Tasks to perform:
1. Update the sampling notes from "1. Generate \(U" through "the target density.", starting at the first and ending at the second, with "candidate density" replaced by "proposal density".
2. Answer these questions from the sampling notes:
(a) What is the probability that the algorithm terminates?
(b) What methods do people turn to when a heavy-tailed target makes a finite M hard to find?
(c) In a subscript, what does the notation {b} stand for?

Given passage:

════════

Definition 8 Let \(Y \sim f_Y(y)\) and \(V \sim f_V(v)\) where \(f_Y\) and \(f_V\) have common support with \[M = \sup_y f_Y(y) / f_V(y) < \infty.\] To generate a random variable \(Y \sim f_Y\):

  1. Generate \(U \sim \text{uniform}(0, 1)\), \(V \sim f_V\) independent.

  2. If \(U < \frac 1M f_Y(V)/f_V(V)\), return \(V\) as a sample of \(Y\); otherwise go back to (a.).

  • It is typical to call \(V\) the candidate density and \(Y\) the target density.

  • One would normally try to choose a candidate density with heavier tails than the target density (e.g. Cauchy and normal) to ensure that the tails of the target are well represented. If the target has heavy tails, however, it can be hard to find a candidate that results in finite \(M\). In this case people turn to MCMC methods.

  • Note that \(\text{P }(\texttt{terminate}) = 1/M\). The number of trials to generate one sample of \(Y\) is therefore \(\text{geometric}(1/M)\), with \(M\) the expected number of trials.

  • The intuition behind this algorithm is that if we consider placing the density of a random variable \(Y\) in a box (2d for simplicity) with coordinates \((v,u)\), we express the cdf of \(Y\) using \(V, U \sim \text{uniform}(0, 1)\) \[\text{P }(Y \leq y) = \text{P }(V \leq y \vert{} U \leq \frac1c f_Y(V))\] where \(c = \sup_y f_Y(y)\). In the actual algorithm we take \(U \sim \text{uniform}(0,1)\) and \(V\) to be an RV that has common support with \(Y\).

Order Statistics

Definition: sample percentile

The notation \(\{b\}\), when appearing in a subscript, is defined to be the number \(b\) rounded to the nearest integer in the usual way. More precisely, if \(i\) is an integer and \(i - .5 \le b < i + .5\), then \(\{b\} = i\).

════════

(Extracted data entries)
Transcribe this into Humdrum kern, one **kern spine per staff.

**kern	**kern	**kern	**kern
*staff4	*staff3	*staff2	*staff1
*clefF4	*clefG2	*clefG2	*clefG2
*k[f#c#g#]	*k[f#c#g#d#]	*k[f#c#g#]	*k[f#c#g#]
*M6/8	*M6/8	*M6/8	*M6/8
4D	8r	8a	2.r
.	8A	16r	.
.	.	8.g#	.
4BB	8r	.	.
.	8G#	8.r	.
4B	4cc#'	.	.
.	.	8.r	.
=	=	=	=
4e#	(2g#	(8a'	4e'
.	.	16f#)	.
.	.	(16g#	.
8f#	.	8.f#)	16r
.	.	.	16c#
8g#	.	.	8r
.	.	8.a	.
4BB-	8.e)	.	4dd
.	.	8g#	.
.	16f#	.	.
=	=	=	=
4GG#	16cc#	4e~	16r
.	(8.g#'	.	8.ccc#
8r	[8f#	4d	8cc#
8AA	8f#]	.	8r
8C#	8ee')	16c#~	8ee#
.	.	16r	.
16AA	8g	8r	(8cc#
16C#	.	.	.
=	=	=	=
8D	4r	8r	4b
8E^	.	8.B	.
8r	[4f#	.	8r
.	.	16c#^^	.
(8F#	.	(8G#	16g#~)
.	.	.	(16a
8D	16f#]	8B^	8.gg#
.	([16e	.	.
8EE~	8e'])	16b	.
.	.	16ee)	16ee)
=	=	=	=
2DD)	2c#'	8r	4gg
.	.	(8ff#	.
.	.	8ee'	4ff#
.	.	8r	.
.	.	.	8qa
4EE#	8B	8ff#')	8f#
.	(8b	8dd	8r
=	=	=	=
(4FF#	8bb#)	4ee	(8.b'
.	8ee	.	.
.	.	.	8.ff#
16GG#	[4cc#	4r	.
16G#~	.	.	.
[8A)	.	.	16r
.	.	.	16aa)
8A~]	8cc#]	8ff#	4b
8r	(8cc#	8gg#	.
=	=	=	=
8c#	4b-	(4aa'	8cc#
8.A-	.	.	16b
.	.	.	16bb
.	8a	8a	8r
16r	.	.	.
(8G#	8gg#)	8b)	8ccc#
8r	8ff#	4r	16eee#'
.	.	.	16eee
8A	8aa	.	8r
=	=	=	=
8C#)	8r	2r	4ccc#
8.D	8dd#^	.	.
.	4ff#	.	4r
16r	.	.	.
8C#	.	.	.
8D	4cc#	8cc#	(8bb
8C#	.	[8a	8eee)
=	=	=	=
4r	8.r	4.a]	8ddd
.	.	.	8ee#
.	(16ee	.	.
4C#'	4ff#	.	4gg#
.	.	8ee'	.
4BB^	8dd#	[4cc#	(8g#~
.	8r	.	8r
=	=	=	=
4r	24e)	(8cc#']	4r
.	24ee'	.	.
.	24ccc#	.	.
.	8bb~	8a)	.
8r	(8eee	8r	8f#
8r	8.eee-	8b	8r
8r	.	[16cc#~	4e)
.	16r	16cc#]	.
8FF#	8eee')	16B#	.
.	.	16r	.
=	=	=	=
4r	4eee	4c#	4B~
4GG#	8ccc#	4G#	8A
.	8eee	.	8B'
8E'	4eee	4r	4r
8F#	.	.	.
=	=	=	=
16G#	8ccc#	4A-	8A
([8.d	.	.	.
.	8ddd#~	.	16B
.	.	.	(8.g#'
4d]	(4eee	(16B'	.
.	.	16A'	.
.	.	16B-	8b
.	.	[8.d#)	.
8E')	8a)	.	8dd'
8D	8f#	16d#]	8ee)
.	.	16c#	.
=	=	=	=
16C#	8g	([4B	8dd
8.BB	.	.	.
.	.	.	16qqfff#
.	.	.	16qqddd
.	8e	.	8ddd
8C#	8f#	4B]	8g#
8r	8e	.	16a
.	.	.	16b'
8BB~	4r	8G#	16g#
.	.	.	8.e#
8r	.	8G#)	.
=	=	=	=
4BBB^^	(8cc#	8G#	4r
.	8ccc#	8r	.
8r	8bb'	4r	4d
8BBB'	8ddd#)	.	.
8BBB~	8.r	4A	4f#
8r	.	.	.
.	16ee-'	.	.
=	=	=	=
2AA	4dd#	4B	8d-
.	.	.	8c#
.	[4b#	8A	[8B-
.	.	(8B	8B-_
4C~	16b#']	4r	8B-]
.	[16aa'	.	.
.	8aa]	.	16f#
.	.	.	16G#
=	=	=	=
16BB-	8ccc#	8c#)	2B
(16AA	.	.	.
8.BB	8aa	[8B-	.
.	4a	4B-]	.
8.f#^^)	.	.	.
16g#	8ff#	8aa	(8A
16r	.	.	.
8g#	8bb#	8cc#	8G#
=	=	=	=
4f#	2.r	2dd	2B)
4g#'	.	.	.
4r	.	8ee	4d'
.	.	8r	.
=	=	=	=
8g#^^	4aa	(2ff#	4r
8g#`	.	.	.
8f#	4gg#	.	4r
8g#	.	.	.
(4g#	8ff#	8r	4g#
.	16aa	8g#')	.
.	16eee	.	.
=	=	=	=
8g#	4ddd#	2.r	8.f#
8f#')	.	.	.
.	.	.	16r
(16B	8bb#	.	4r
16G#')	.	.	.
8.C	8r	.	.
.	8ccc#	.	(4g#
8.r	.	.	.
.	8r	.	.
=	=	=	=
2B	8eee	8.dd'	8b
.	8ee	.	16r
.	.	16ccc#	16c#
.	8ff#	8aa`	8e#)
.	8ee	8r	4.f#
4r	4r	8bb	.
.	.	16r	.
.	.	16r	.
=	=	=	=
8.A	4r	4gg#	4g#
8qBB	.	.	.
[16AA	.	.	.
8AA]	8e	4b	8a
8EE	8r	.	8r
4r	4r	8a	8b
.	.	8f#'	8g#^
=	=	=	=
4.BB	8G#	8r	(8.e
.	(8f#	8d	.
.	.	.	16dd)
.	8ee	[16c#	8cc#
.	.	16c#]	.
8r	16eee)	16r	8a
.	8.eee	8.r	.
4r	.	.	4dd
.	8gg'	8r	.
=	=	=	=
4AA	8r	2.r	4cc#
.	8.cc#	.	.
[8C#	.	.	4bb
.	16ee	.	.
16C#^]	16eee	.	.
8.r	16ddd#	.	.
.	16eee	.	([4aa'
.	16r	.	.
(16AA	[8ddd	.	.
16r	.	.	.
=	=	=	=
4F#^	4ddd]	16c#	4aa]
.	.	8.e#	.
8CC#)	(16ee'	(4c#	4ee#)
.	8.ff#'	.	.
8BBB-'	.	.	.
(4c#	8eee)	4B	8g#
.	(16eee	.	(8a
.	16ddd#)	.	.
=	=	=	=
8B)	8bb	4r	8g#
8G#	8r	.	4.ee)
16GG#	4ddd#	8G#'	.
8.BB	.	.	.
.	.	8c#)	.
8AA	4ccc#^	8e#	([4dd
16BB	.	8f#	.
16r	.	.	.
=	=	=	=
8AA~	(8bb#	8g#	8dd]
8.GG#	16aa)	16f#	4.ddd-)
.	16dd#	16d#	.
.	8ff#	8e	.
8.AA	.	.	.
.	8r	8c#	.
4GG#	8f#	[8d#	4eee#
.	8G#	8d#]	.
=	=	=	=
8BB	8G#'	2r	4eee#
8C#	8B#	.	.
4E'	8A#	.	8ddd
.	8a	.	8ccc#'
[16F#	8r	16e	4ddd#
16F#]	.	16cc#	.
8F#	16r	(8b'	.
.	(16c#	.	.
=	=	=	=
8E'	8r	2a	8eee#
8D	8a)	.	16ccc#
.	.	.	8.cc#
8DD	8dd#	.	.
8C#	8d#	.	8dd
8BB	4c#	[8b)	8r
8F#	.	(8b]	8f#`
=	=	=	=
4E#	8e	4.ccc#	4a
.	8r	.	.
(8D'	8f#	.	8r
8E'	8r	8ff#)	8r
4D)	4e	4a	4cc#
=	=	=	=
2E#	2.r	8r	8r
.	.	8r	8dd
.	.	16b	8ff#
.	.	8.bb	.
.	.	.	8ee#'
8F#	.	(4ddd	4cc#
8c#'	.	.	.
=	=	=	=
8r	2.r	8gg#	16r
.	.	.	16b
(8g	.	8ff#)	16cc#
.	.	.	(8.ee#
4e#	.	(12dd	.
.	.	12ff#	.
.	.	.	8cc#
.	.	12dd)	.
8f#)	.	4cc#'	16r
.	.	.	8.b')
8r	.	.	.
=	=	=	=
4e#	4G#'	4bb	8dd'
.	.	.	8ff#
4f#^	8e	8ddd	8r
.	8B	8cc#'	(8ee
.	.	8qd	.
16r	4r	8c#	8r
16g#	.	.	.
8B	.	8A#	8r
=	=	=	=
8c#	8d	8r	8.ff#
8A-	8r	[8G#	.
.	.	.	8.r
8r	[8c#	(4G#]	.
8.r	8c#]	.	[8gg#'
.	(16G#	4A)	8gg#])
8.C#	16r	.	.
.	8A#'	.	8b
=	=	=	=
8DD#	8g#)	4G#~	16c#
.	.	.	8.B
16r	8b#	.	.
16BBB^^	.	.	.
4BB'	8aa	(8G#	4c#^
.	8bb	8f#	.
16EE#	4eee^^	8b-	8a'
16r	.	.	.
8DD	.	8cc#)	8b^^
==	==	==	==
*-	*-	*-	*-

════════

Solutions below:
1.
1. Generate \(U \sim \text{uniform}(0, 1)\), \(V \sim f_V\) independent.

  2. If \(U < \frac 1M f_Y(V)/f_V(V)\), return \(V\) as a sample of \(Y\); otherwise go back to (a.).

  • It is typical to call \(V\) the proposal density and \(Y\) the target density.

2.
(a) 1/M
(b) MCMC methods
(c) The number b rounded to the nearest integer in the usual way